İki: Yine, Hazreti Ali'ye kendi öz ağabeyi Akîl geliyor, diyor ki: "Çok perişan bir hâldeyim -iki gözü de görmüyor- çocuklarıma götürecek ekmeğim yok, bana biraz yardım et." Hazreti Ali ondan perişan bir hâlde, ölene kadar borçlu, ölene kadar, diyor ki: "Veremem, benim param yok. Biliyorsun, ben de senin gibiyim." "O zaman hazineden ver." "Allah'ın malını da sana veremem." diyor, öz ağabeyine verdiği cevap bu.
Üçüncü bir örnek: Büyük İslam mücahidi, Kudüs'ün fatihi Kürt Selâhaddin Eyyubî öldüğü vakit cenazesi giderken, tabutu giderken bir münadi -yani çağırıcı, ses verici, ilan edici- tabutun önünde yürüyor ve diyor ki: "Ey Ümmetimuhammed, işte koskoca Selâhaddin'den geriye bu atı ile bu kılıcından başka bir şey kalmadı, mirası yok."
Değerli arkadaşlar, bunları 5 yaşından itibaren her yerde anlatacaksınız, sonra da hesap vermeyeceksiniz, hesap verenlere kızacaksınız, öfkeleneceksiniz. Böyle bir inanç yok. Velev ki sütten çıkmış ak kaşık gibi bembeyazsınız, size iftira ediyorlar; çıkıp bu hesapları vermek zorundasınız, bütün bu cevapları vermek zorundasınız. 4 bakanı neden istifa ettirdiniz? Eğer hiçbir suçları yoktuysa, hakikaten bu arkadaşlara inanıyorsanız, Erdoğan Bayraktar'ın teklif ettiği gibi "Başbakan istifa etmeli." derken etmiyorsa, o zaman sizden rica ediyoruz, bu 4 bakanımızı geri iade ediniz; bunu bir istirham olarak kabul ediniz.
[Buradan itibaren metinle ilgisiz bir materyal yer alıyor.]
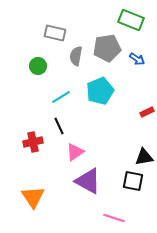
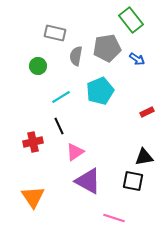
green rectangle: rotated 30 degrees clockwise
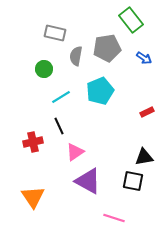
blue arrow: moved 7 px right, 1 px up
green circle: moved 6 px right, 3 px down
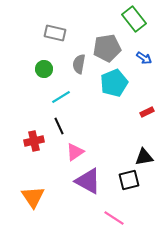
green rectangle: moved 3 px right, 1 px up
gray semicircle: moved 3 px right, 8 px down
cyan pentagon: moved 14 px right, 8 px up
red cross: moved 1 px right, 1 px up
black square: moved 4 px left, 1 px up; rotated 25 degrees counterclockwise
pink line: rotated 15 degrees clockwise
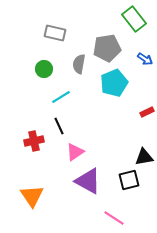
blue arrow: moved 1 px right, 1 px down
orange triangle: moved 1 px left, 1 px up
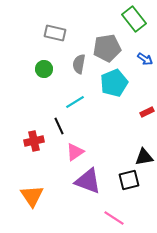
cyan line: moved 14 px right, 5 px down
purple triangle: rotated 8 degrees counterclockwise
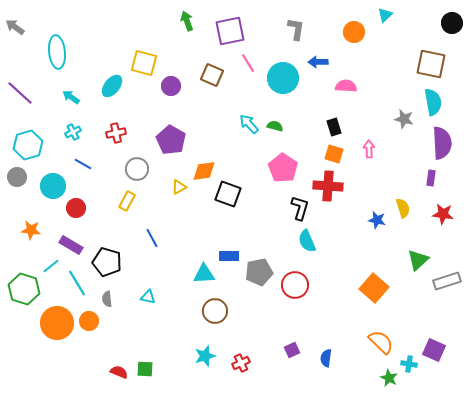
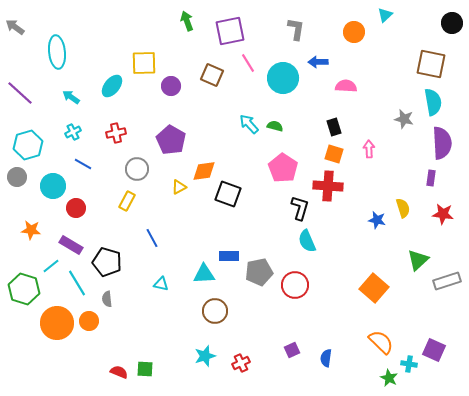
yellow square at (144, 63): rotated 16 degrees counterclockwise
cyan triangle at (148, 297): moved 13 px right, 13 px up
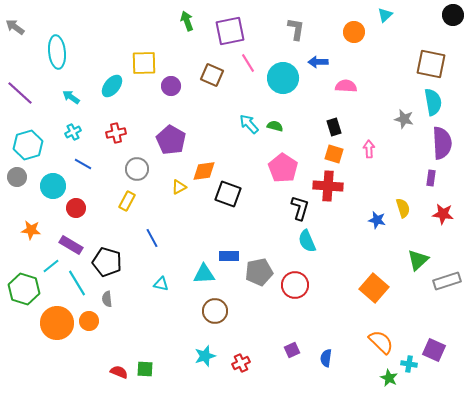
black circle at (452, 23): moved 1 px right, 8 px up
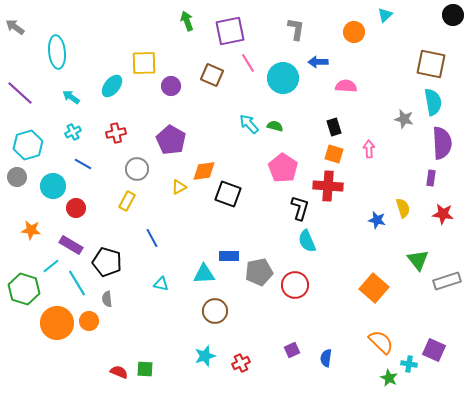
green triangle at (418, 260): rotated 25 degrees counterclockwise
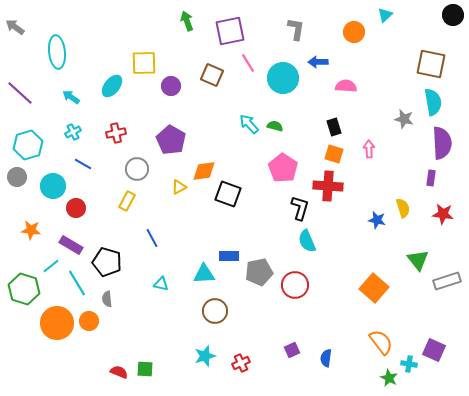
orange semicircle at (381, 342): rotated 8 degrees clockwise
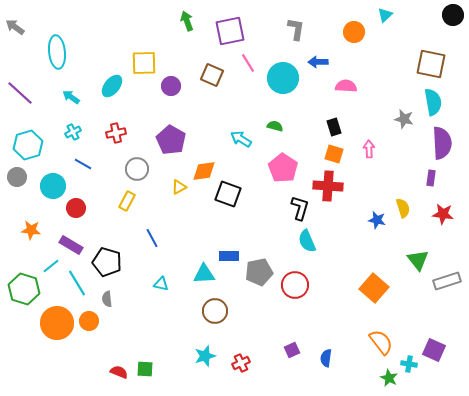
cyan arrow at (249, 124): moved 8 px left, 15 px down; rotated 15 degrees counterclockwise
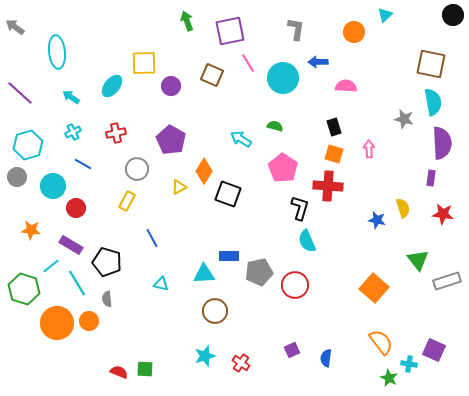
orange diamond at (204, 171): rotated 50 degrees counterclockwise
red cross at (241, 363): rotated 30 degrees counterclockwise
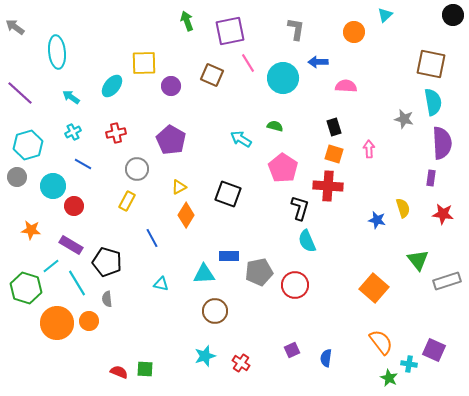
orange diamond at (204, 171): moved 18 px left, 44 px down
red circle at (76, 208): moved 2 px left, 2 px up
green hexagon at (24, 289): moved 2 px right, 1 px up
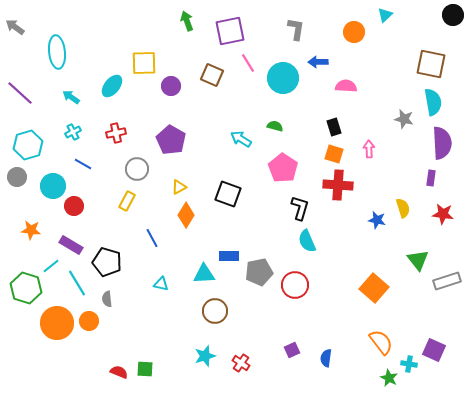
red cross at (328, 186): moved 10 px right, 1 px up
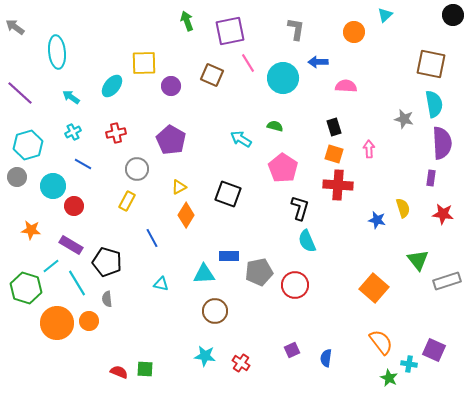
cyan semicircle at (433, 102): moved 1 px right, 2 px down
cyan star at (205, 356): rotated 25 degrees clockwise
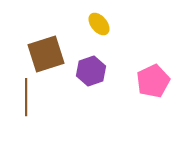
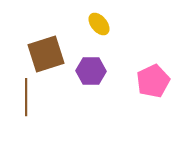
purple hexagon: rotated 20 degrees clockwise
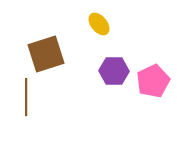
purple hexagon: moved 23 px right
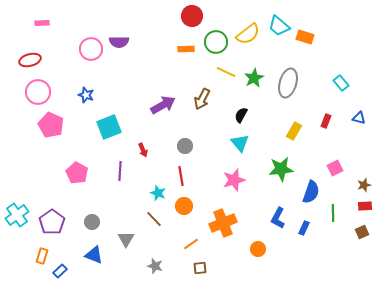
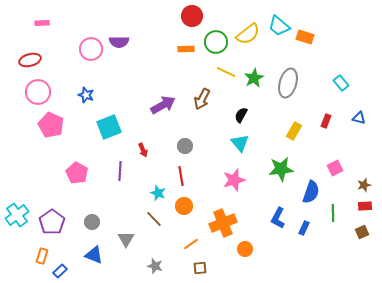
orange circle at (258, 249): moved 13 px left
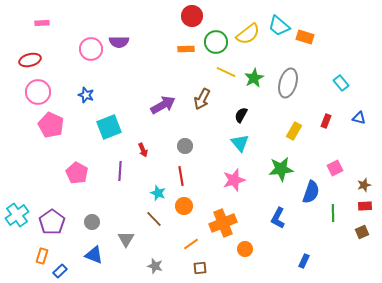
blue rectangle at (304, 228): moved 33 px down
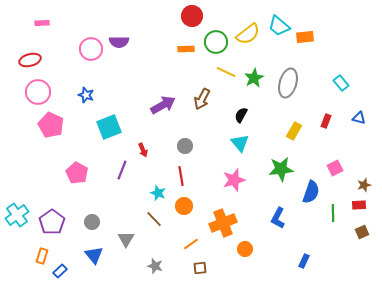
orange rectangle at (305, 37): rotated 24 degrees counterclockwise
purple line at (120, 171): moved 2 px right, 1 px up; rotated 18 degrees clockwise
red rectangle at (365, 206): moved 6 px left, 1 px up
blue triangle at (94, 255): rotated 30 degrees clockwise
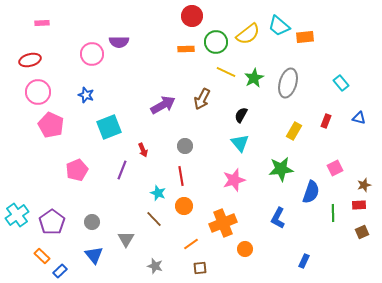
pink circle at (91, 49): moved 1 px right, 5 px down
pink pentagon at (77, 173): moved 3 px up; rotated 20 degrees clockwise
orange rectangle at (42, 256): rotated 63 degrees counterclockwise
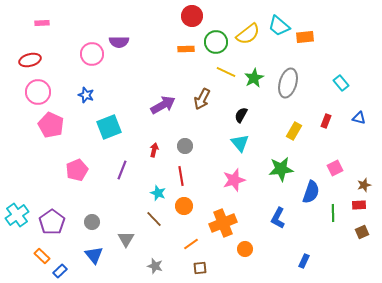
red arrow at (143, 150): moved 11 px right; rotated 144 degrees counterclockwise
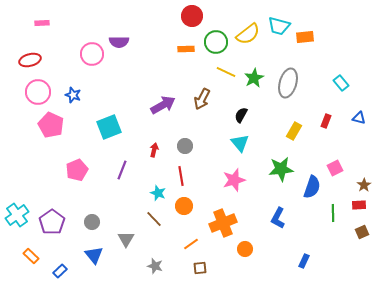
cyan trapezoid at (279, 26): rotated 25 degrees counterclockwise
blue star at (86, 95): moved 13 px left
brown star at (364, 185): rotated 16 degrees counterclockwise
blue semicircle at (311, 192): moved 1 px right, 5 px up
orange rectangle at (42, 256): moved 11 px left
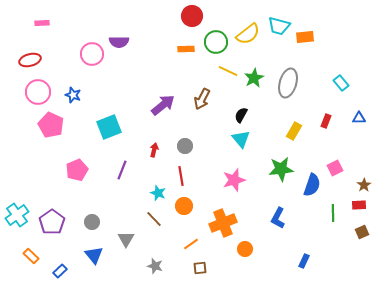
yellow line at (226, 72): moved 2 px right, 1 px up
purple arrow at (163, 105): rotated 10 degrees counterclockwise
blue triangle at (359, 118): rotated 16 degrees counterclockwise
cyan triangle at (240, 143): moved 1 px right, 4 px up
blue semicircle at (312, 187): moved 2 px up
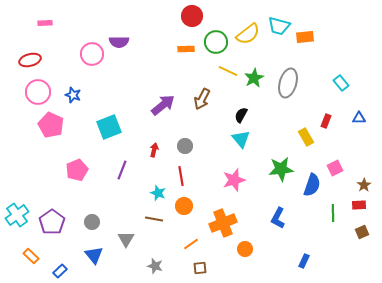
pink rectangle at (42, 23): moved 3 px right
yellow rectangle at (294, 131): moved 12 px right, 6 px down; rotated 60 degrees counterclockwise
brown line at (154, 219): rotated 36 degrees counterclockwise
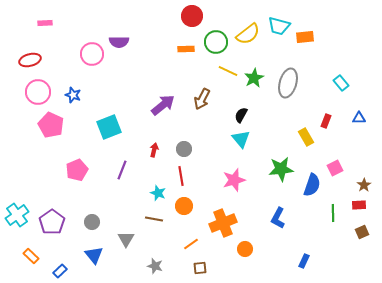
gray circle at (185, 146): moved 1 px left, 3 px down
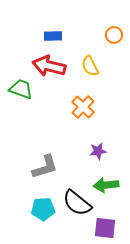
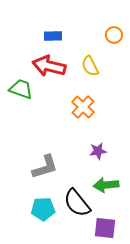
black semicircle: rotated 12 degrees clockwise
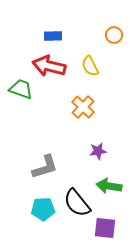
green arrow: moved 3 px right, 1 px down; rotated 15 degrees clockwise
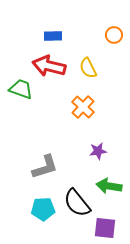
yellow semicircle: moved 2 px left, 2 px down
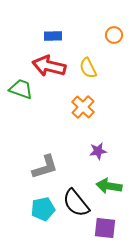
black semicircle: moved 1 px left
cyan pentagon: rotated 10 degrees counterclockwise
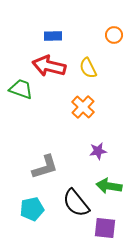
cyan pentagon: moved 11 px left
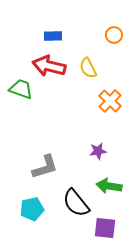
orange cross: moved 27 px right, 6 px up
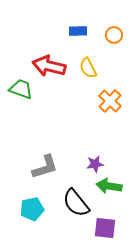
blue rectangle: moved 25 px right, 5 px up
purple star: moved 3 px left, 13 px down
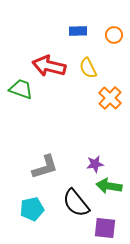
orange cross: moved 3 px up
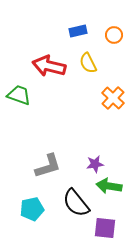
blue rectangle: rotated 12 degrees counterclockwise
yellow semicircle: moved 5 px up
green trapezoid: moved 2 px left, 6 px down
orange cross: moved 3 px right
gray L-shape: moved 3 px right, 1 px up
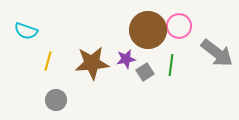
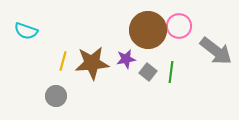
gray arrow: moved 1 px left, 2 px up
yellow line: moved 15 px right
green line: moved 7 px down
gray square: moved 3 px right; rotated 18 degrees counterclockwise
gray circle: moved 4 px up
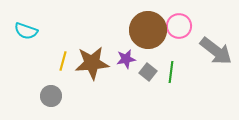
gray circle: moved 5 px left
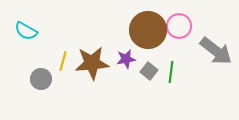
cyan semicircle: rotated 10 degrees clockwise
gray square: moved 1 px right, 1 px up
gray circle: moved 10 px left, 17 px up
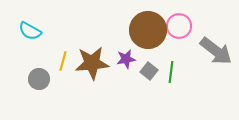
cyan semicircle: moved 4 px right
gray circle: moved 2 px left
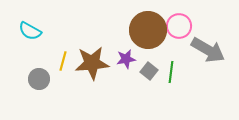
gray arrow: moved 8 px left, 1 px up; rotated 8 degrees counterclockwise
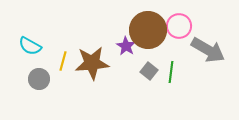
cyan semicircle: moved 15 px down
purple star: moved 13 px up; rotated 30 degrees counterclockwise
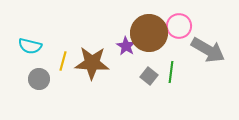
brown circle: moved 1 px right, 3 px down
cyan semicircle: rotated 15 degrees counterclockwise
brown star: rotated 8 degrees clockwise
gray square: moved 5 px down
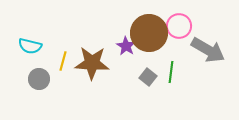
gray square: moved 1 px left, 1 px down
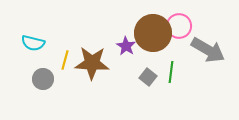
brown circle: moved 4 px right
cyan semicircle: moved 3 px right, 3 px up
yellow line: moved 2 px right, 1 px up
gray circle: moved 4 px right
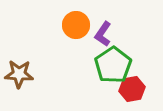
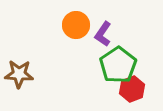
green pentagon: moved 5 px right
red hexagon: rotated 10 degrees counterclockwise
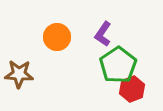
orange circle: moved 19 px left, 12 px down
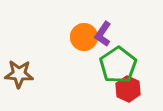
orange circle: moved 27 px right
red hexagon: moved 4 px left; rotated 15 degrees counterclockwise
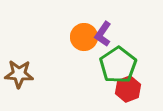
red hexagon: rotated 15 degrees clockwise
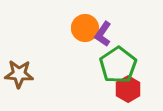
orange circle: moved 1 px right, 9 px up
red hexagon: rotated 10 degrees counterclockwise
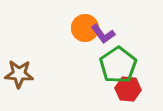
purple L-shape: rotated 70 degrees counterclockwise
red hexagon: rotated 25 degrees counterclockwise
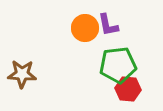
purple L-shape: moved 5 px right, 9 px up; rotated 25 degrees clockwise
green pentagon: rotated 27 degrees clockwise
brown star: moved 3 px right
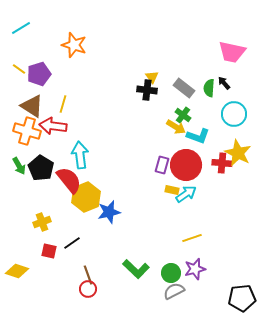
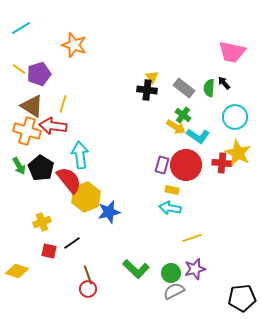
cyan circle at (234, 114): moved 1 px right, 3 px down
cyan L-shape at (198, 136): rotated 15 degrees clockwise
cyan arrow at (186, 194): moved 16 px left, 14 px down; rotated 135 degrees counterclockwise
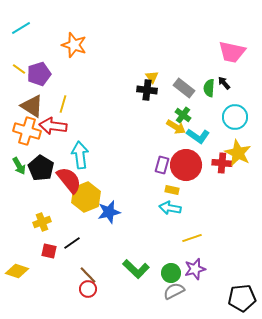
brown line at (88, 275): rotated 24 degrees counterclockwise
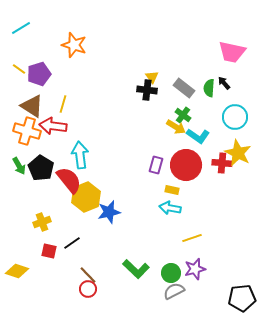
purple rectangle at (162, 165): moved 6 px left
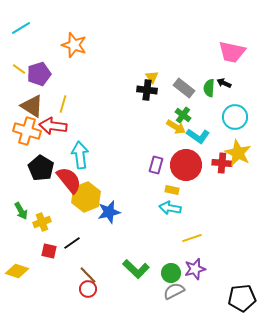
black arrow at (224, 83): rotated 24 degrees counterclockwise
green arrow at (19, 166): moved 2 px right, 45 px down
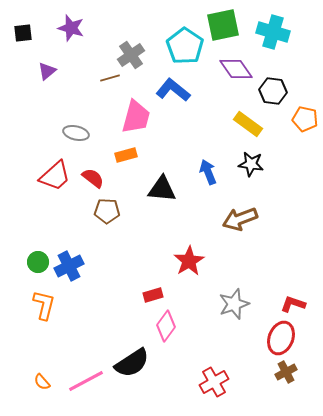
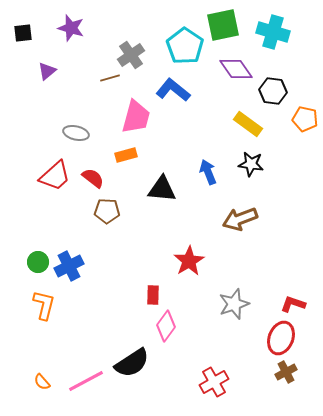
red rectangle: rotated 72 degrees counterclockwise
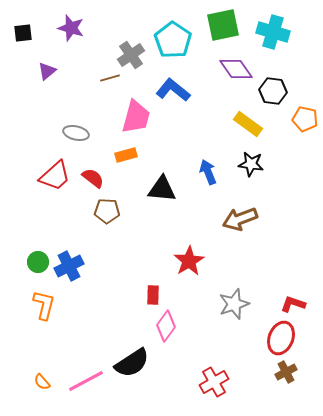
cyan pentagon: moved 12 px left, 6 px up
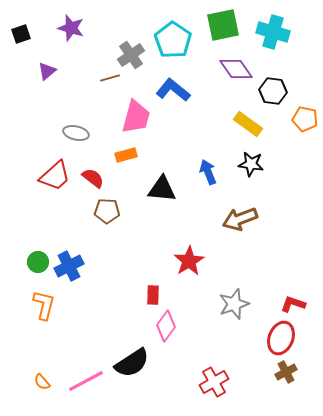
black square: moved 2 px left, 1 px down; rotated 12 degrees counterclockwise
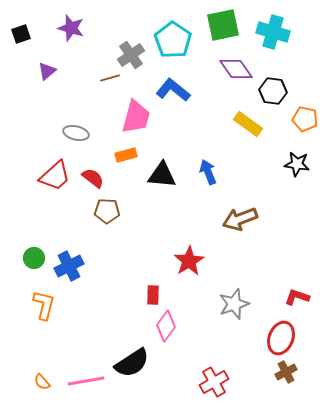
black star: moved 46 px right
black triangle: moved 14 px up
green circle: moved 4 px left, 4 px up
red L-shape: moved 4 px right, 7 px up
pink line: rotated 18 degrees clockwise
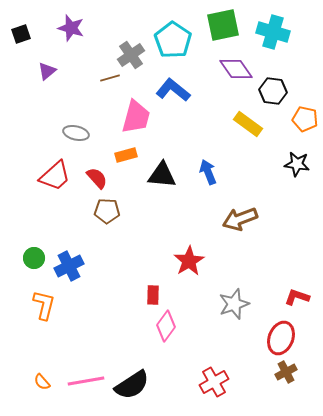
red semicircle: moved 4 px right; rotated 10 degrees clockwise
black semicircle: moved 22 px down
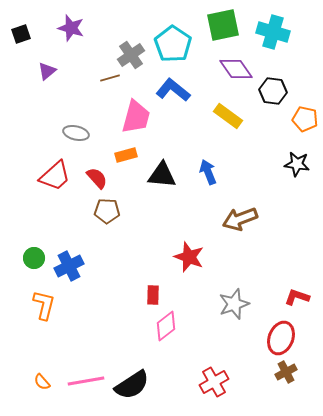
cyan pentagon: moved 4 px down
yellow rectangle: moved 20 px left, 8 px up
red star: moved 4 px up; rotated 20 degrees counterclockwise
pink diamond: rotated 16 degrees clockwise
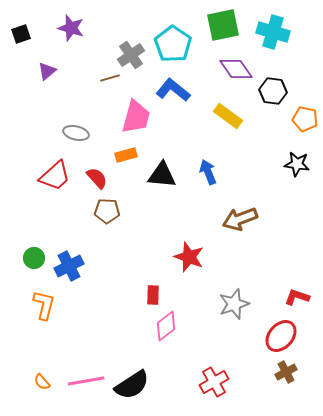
red ellipse: moved 2 px up; rotated 20 degrees clockwise
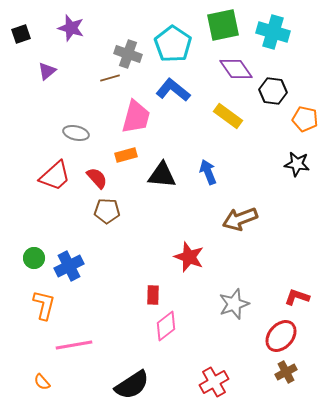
gray cross: moved 3 px left, 1 px up; rotated 36 degrees counterclockwise
pink line: moved 12 px left, 36 px up
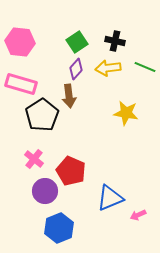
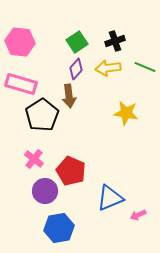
black cross: rotated 30 degrees counterclockwise
blue hexagon: rotated 12 degrees clockwise
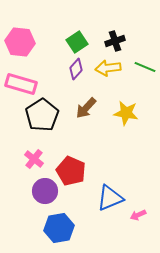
brown arrow: moved 17 px right, 12 px down; rotated 50 degrees clockwise
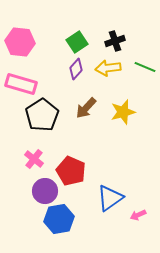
yellow star: moved 3 px left, 1 px up; rotated 25 degrees counterclockwise
blue triangle: rotated 12 degrees counterclockwise
blue hexagon: moved 9 px up
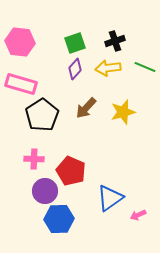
green square: moved 2 px left, 1 px down; rotated 15 degrees clockwise
purple diamond: moved 1 px left
pink cross: rotated 36 degrees counterclockwise
blue hexagon: rotated 8 degrees clockwise
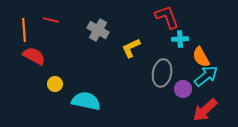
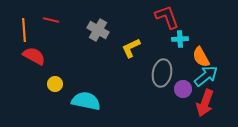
red arrow: moved 7 px up; rotated 28 degrees counterclockwise
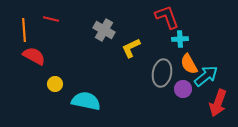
red line: moved 1 px up
gray cross: moved 6 px right
orange semicircle: moved 12 px left, 7 px down
red arrow: moved 13 px right
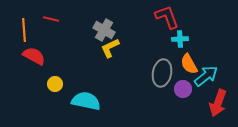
yellow L-shape: moved 21 px left
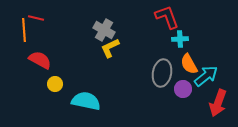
red line: moved 15 px left, 1 px up
red semicircle: moved 6 px right, 4 px down
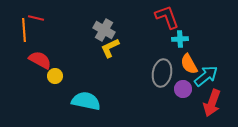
yellow circle: moved 8 px up
red arrow: moved 6 px left
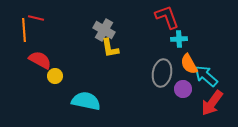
cyan cross: moved 1 px left
yellow L-shape: rotated 75 degrees counterclockwise
cyan arrow: rotated 100 degrees counterclockwise
red arrow: rotated 16 degrees clockwise
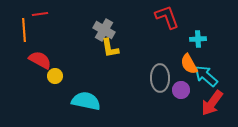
red line: moved 4 px right, 4 px up; rotated 21 degrees counterclockwise
cyan cross: moved 19 px right
gray ellipse: moved 2 px left, 5 px down; rotated 12 degrees counterclockwise
purple circle: moved 2 px left, 1 px down
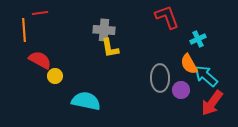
red line: moved 1 px up
gray cross: rotated 25 degrees counterclockwise
cyan cross: rotated 21 degrees counterclockwise
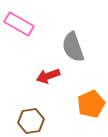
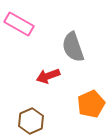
brown hexagon: rotated 15 degrees counterclockwise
Değerli arkadaşlar, Alman Cumhurbaşkanı bir arkadaşından ev alma gerekçesiyle 500 bin avro borç para aldı diye istifa etti, istifa etmek zorunda kaldı. Alman dedi ki: "Biz birbirimize bedava, karşılıksız bir çay ikram etmiyoruz, 500 bin avroyu neye karşılık aldın?" İstifa etti.
Yine, daha bir ay evvel bir İngiliz milletvekili danışmanına Mecliste 40 avroluk bir yemek yedirdiği için istifa etti. Şimdi, dünyada böyle, İslam tarihinde böyle. Vahşi kapitalizm sizleri esir aldı. CHP her seferinde kalkıp diyordu ki: "Bunlar şeriatı getirecek, devleti İslamileştirecek."
KAMER GENÇ (Tunceli) - Altan Bey, Türkiye'yi anlat, Türkiye'yi, Türkiye'de ne olmuş?
ALTAN TAN (Devamla) - Sayın Kamer Genç de yine laf atıyor oradan; niye atıyor, onu da bilmiyorum.
KAMER GENÇ (Tunceli) - Hayır, diyorum ki: Bunlar ne yaptı, onu anlat.
ALTAN TAN (Devamla) - Arkadaşlar, bizim arkadaşlarımız devleti İslamileştireceklerine, iktidar bizim arkadaşları devletleştirdi. Boşuna endişelendiğinizi söyledim, defalarca söyledim.
Değerli arkadaşlar, söylenecek çok söz var. Lütfen hesap vermekten çekinmeyiniz.